Вот она где, оказывается, коллекция. Вот она, в собственности у братьев! Настоящая лавка древностей! Подлинная пещера чудес!
И это богатство она, Фенечка, в отличие от бездарно уплывших к Марии кирсановской квартиры в Архитектурном переулке и мастерской, – не должна упустить.
Девушка, подчиняясь наитию, взяла одно из изданий. Огромный альбом. Коленкоровый переплет, конструктивистский стиль. Фотографические коллажи (в ту эпоху явно сработанные художником вручную, клеем и ножницами): над трубами, фабриками, паровозами, массами, газетными заголовками царит Сталин вышиной с фабричные трубы. Автор Эль Лисицкий, «СССР на стройке», Изогиз, 1933 год издания.
Книга – это не картина. Вряд ли у братьев даже есть подробный каталог имеющейся у них библиотеки.
Фенечка достала из сумочки полиэтиленовый пакет. Бережно уложила туда альбом.
Посмотрела в инете адреса ближайших букинистических.
Если уж решила действовать, действовать следовало быстро.

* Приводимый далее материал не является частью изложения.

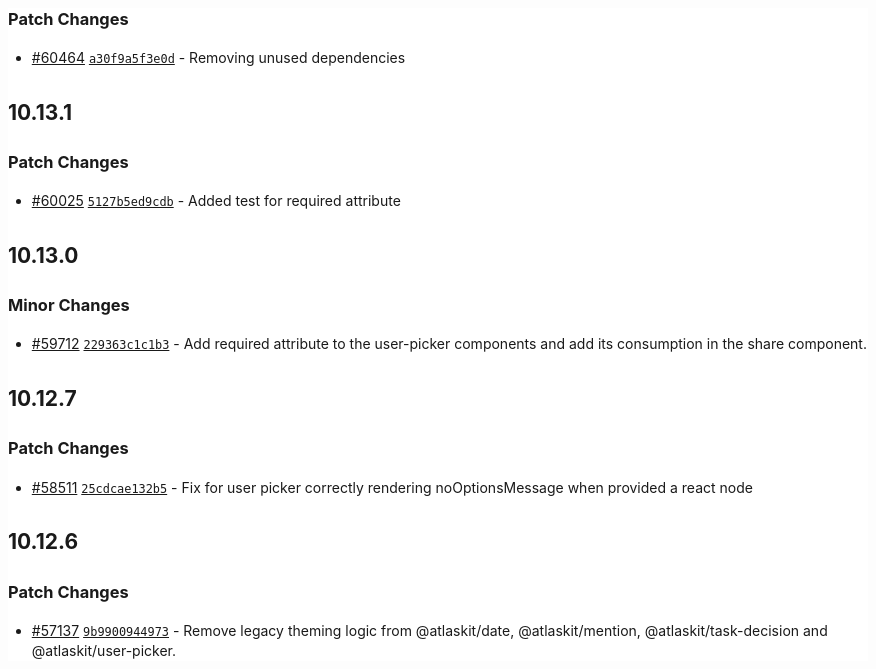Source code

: ### Patch Changes

- [#60464](https://stash.atlassian.com/projects/CONFCLOUD/repos/confluence-frontend/pull-requests/60464)
  [`a30f9a5f3e0d`](https://stash.atlassian.com/projects/CONFCLOUD/repos/confluence-frontend/commits/a30f9a5f3e0d) -
  Removing unused dependencies

## 10.13.1

### Patch Changes

- [#60025](https://stash.atlassian.com/projects/CONFCLOUD/repos/confluence-frontend/pull-requests/60025)
  [`5127b5ed9cdb`](https://stash.atlassian.com/projects/CONFCLOUD/repos/confluence-frontend/commits/5127b5ed9cdb) -
  Added test for required attribute

## 10.13.0

### Minor Changes

- [#59712](https://stash.atlassian.com/projects/CONFCLOUD/repos/confluence-frontend/pull-requests/59712)
  [`229363c1c1b3`](https://stash.atlassian.com/projects/CONFCLOUD/repos/confluence-frontend/commits/229363c1c1b3) -
  Add required attribute to the user-picker components and add its consumption in the share
  component.

## 10.12.7

### Patch Changes

- [#58511](https://stash.atlassian.com/projects/CONFCLOUD/repos/confluence-frontend/pull-requests/58511)
  [`25cdcae132b5`](https://stash.atlassian.com/projects/CONFCLOUD/repos/confluence-frontend/commits/25cdcae132b5) -
  Fix for user picker correctly rendering noOptionsMessage when provided a react node

## 10.12.6

### Patch Changes

- [#57137](https://stash.atlassian.com/projects/CONFCLOUD/repos/confluence-frontend/pull-requests/57137)
  [`9b9900944973`](https://stash.atlassian.com/projects/CONFCLOUD/repos/confluence-frontend/commits/9b9900944973) -
  Remove legacy theming logic from @atlaskit/date, @atlaskit/mention, @atlaskit/task-decision and
  @atlaskit/user-picker.
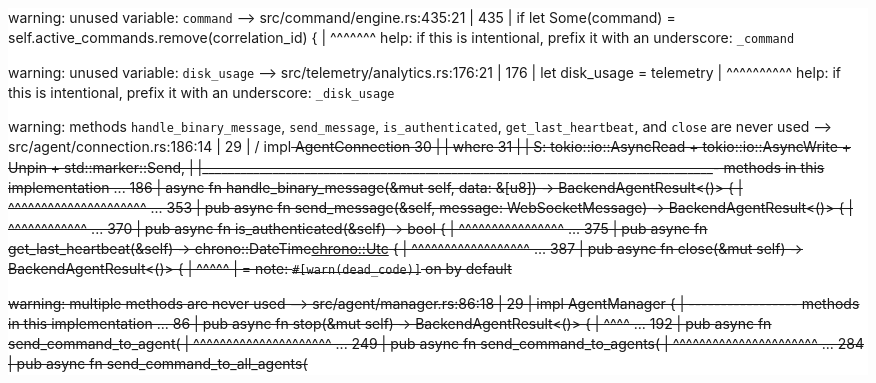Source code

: warning: unused variable: `command`
   --> src/command/engine.rs:435:21
    |
435 |         if let Some(command) = self.active_commands.remove(correlation_id) {
    |                     ^^^^^^^ help: if this is intentional, prefix it with an underscore: `_command`

warning: unused variable: `disk_usage`
   --> src/telemetry/analytics.rs:176:21
    |
176 |                 let disk_usage = telemetry
    |                     ^^^^^^^^^^ help: if this is intentional, prefix it with an underscore: `_disk_usage`

warning: methods `handle_binary_message`, `send_message`, `is_authenticated`, `get_last_heartbeat`, and `close` are never used
   --> src/agent/connection.rs:186:14
    |
29  | / impl<S> AgentConnection<S>
30  | | where
31  | |     S: tokio::io::AsyncRead + tokio::io::AsyncWrite + Unpin + std::marker::Send,
    | |________________________________________________________________________________- methods in this implementation
...
186 |       async fn handle_binary_message(&mut self, data: &[u8]) -> BackendAgentResult<()> {
    |                ^^^^^^^^^^^^^^^^^^^^^
...
353 |       pub async fn send_message(&self, message: WebSocketMessage) -> BackendAgentResult<()> {
    |                    ^^^^^^^^^^^^
...
370 |       pub async fn is_authenticated(&self) -> bool {
    |                    ^^^^^^^^^^^^^^^^
...
375 |       pub async fn get_last_heartbeat(&self) -> chrono::DateTime<chrono::Utc> {
    |                    ^^^^^^^^^^^^^^^^^^
...
387 |       pub async fn close(&mut self) -> BackendAgentResult<()> {
    |                    ^^^^^
    |
    = note: `#[warn(dead_code)]` on by default

warning: multiple methods are never used
   --> src/agent/manager.rs:86:18
    |
29  | impl AgentManager {
    | ----------------- methods in this implementation
...
86  |     pub async fn stop(&mut self) -> BackendAgentResult<()> {
    |                  ^^^^
...
192 |     pub async fn send_command_to_agent(
    |                  ^^^^^^^^^^^^^^^^^^^^^
...
249 |     pub async fn send_command_to_agents(
    |                  ^^^^^^^^^^^^^^^^^^^^^^
...
284 |     pub async fn send_command_to_all_agents(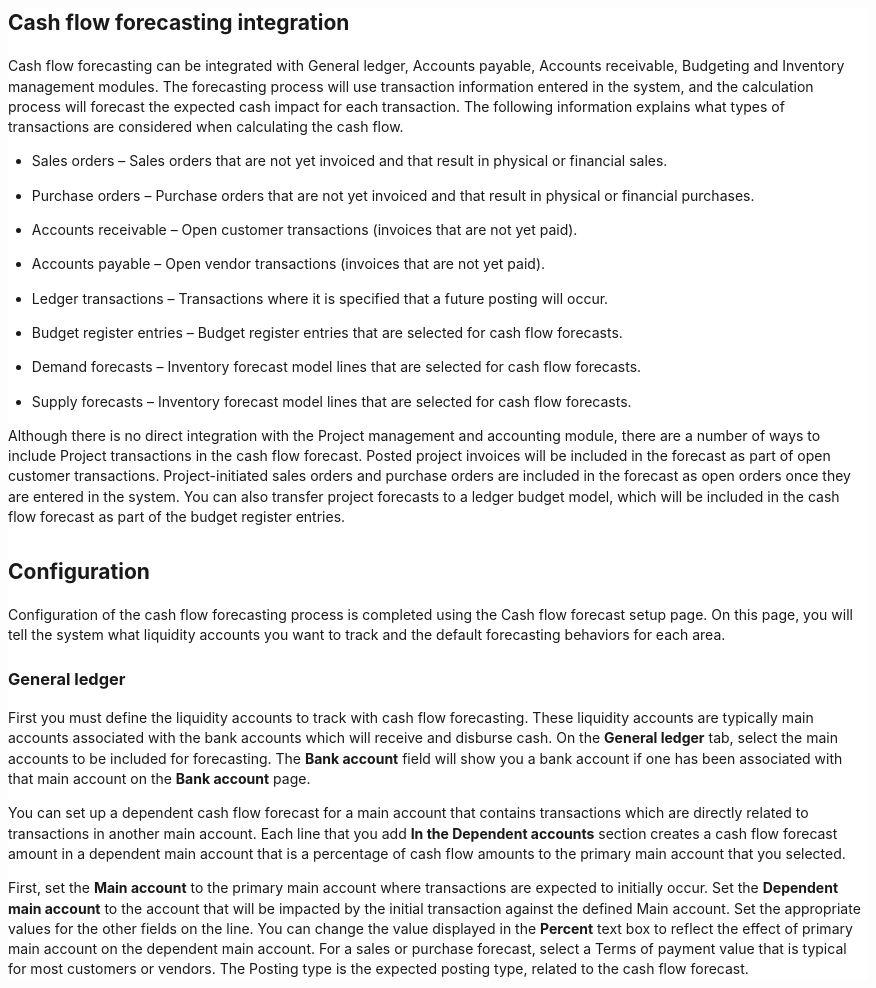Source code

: ## Cash flow forecasting integration

Cash flow forecasting can be integrated with General ledger, Accounts payable, Accounts receivable, Budgeting and Inventory management modules. The forecasting process will use transaction information entered in the system, and the calculation process will forecast the expected cash impact for each transaction. The following information explains what types of transactions are considered when calculating the cash flow.

-   Sales orders – Sales orders that are not yet invoiced and that result in physical or financial sales.

-   Purchase orders – Purchase orders that are not yet invoiced and that result in physical or financial purchases.

-   Accounts receivable – Open customer transactions (invoices that are not yet paid).

-   Accounts payable – Open vendor transactions (invoices that are not yet paid).

-   Ledger transactions – Transactions where it is specified that a future posting will occur.

-   Budget register entries – Budget register entries that are selected for cash flow forecasts.

-   Demand forecasts – Inventory forecast model lines that are selected for cash flow forecasts.

-   Supply forecasts – Inventory forecast model lines that are selected for cash flow forecasts.

Although there is no direct integration with the Project management and accounting module, there are a number of ways to include Project transactions in the cash flow forecast. Posted project invoices will be included in the forecast as part of open customer transactions. Project-initiated sales orders and purchase orders are included in the forecast as open orders once they are entered in the system. You can also transfer project forecasts to a ledger budget model, which will be included in the cash flow forecast as part of the budget register entries.

## Configuration

Configuration of the cash flow forecasting process is completed using the Cash flow forecast setup page. On this page, you will tell the system what liquidity accounts you want to track and the default forecasting behaviors for each area.

### General ledger 

First you must define the liquidity accounts to track with cash flow forecasting. These liquidity accounts are typically main accounts associated with the bank accounts which will receive and disburse cash. On the **General ledger** tab, select the main accounts to be included for forecasting. The **Bank account** field will show you a bank account if one has been associated with that main account on the **Bank account** page.

You can set up a dependent cash flow forecast for a main account that contains transactions which are directly related to transactions in another main account. Each line that you add **In the Dependent accounts** section creates a cash flow forecast amount in a dependent main account that is a percentage of cash flow amounts to the primary main account that you selected. 

First, set the **Main account** to the primary main account where transactions are expected to initially occur. Set the **Dependent main account** to the account that will be impacted by the initial transaction against the defined Main account. Set the appropriate values for the other fields on the line. You can change the value displayed in the **Percent** text box to reflect the effect of primary main account on the dependent main account. For a sales or purchase forecast, select a Terms of payment value that is typical for most customers or vendors. The Posting type is the expected posting type, related to the cash flow forecast.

В тот же день молодуха объехала трех ближайших букинистов. И везде – да, везде, это был хороший признак – книгу предложили у нее купить. По тому, как загорались глаза оценщиков, и по тому, сколь делано-равнодушным становился их тон, подруга Кирсанова поняла: фолиант и впрямь представляет ценность. В одной лавке ей посулили семь тысяч, в другой десять и в третьей пятнадцать. Там, где пятнадцать, Фенечка оспорила: «Нет, двадцать пять», – и по тому, как оценщик сразу согласился, она мгновенно поняла: продешевила.